This Python script will use Huffman Coding to compress files. It also provides functionality to decompress .bin files assuming they are compressed with this program. The script includes methods to build a Huffman Tree based on the frequency of characters in a text, encode the text using Huffman Codes, and compress the data into a binary file.
This script does not guarantee a compressed file that is smaller in size than the original input file. This script utilizes Huffman Coding as the only form of compression. Due to the nature of Huffman Coding, a file is not guaranteed to be smaller once encoded.
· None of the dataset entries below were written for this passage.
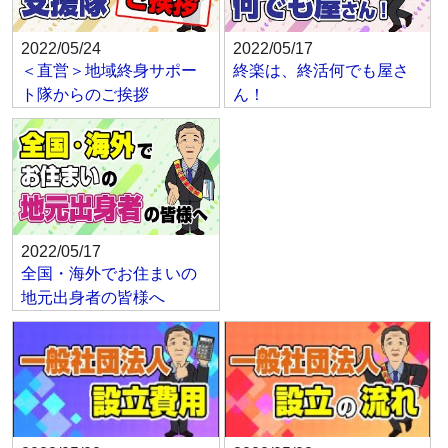
2022/05/24
2022/05/17
＜直営＞地域終身サポー
終楽は、終活何でも屋さ
ト隊からのご挨拶
ん！
2022/05/17
全国・海外でお住まいの
地元出身者の皆様へ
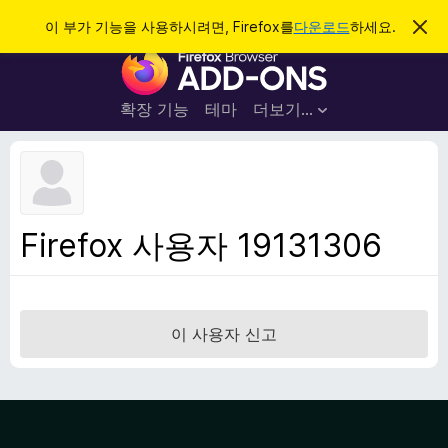
검
로그인
이 부가 기능을 사용하시려면, Firefox를
다운로드
하세요.
이
알
색
F
림
닫
i
기
r
확장 기능
테마
더보기…
e
f
o
x
브
Firefox 사용자 19131306
라
우
저
부
이 사용자 신고
가
기
능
If the output file would be larger than the input file, no additional output file will be created or written to.
python3 huffman_compression.py <file_name> -c/-d [<output_file>]
<file_name>
: The name of the input file- Use a .txt file for compression
- Use a .bin file for decompression
-c/-d
: Use "-c" for compression, "-d" for decompression<output_file>
: The name of the output file (optional)
python3 huffman_compression.py input.txt c
This command compresses the "input.txt" file and generates a binary compressed file named "input_compressed.bin".
python3 huffman_compression.py input.txt c output.bin
This command compresses the "input.txt" file and writes to a binary compressed file named "output.bin".
python3 huffman_compression.py input.bin d
This command decompresses the "input.bin" file and generates a text decompressed file named "input_decompressed.txt".
python3 huffman_compression.py input.bin d output.txt
This command decompresses the "input.bin" file and writes to a text decompressed file named "output.txt".
The Huffman Codes are stored at the beginning of the binary compressed file during compression using the pickle
module. The compressed file format includes the Huffman Codes as a dictionary, a separator byte (0x00
), 4 bytes containing the length of the encoded text, and the encoded text itself.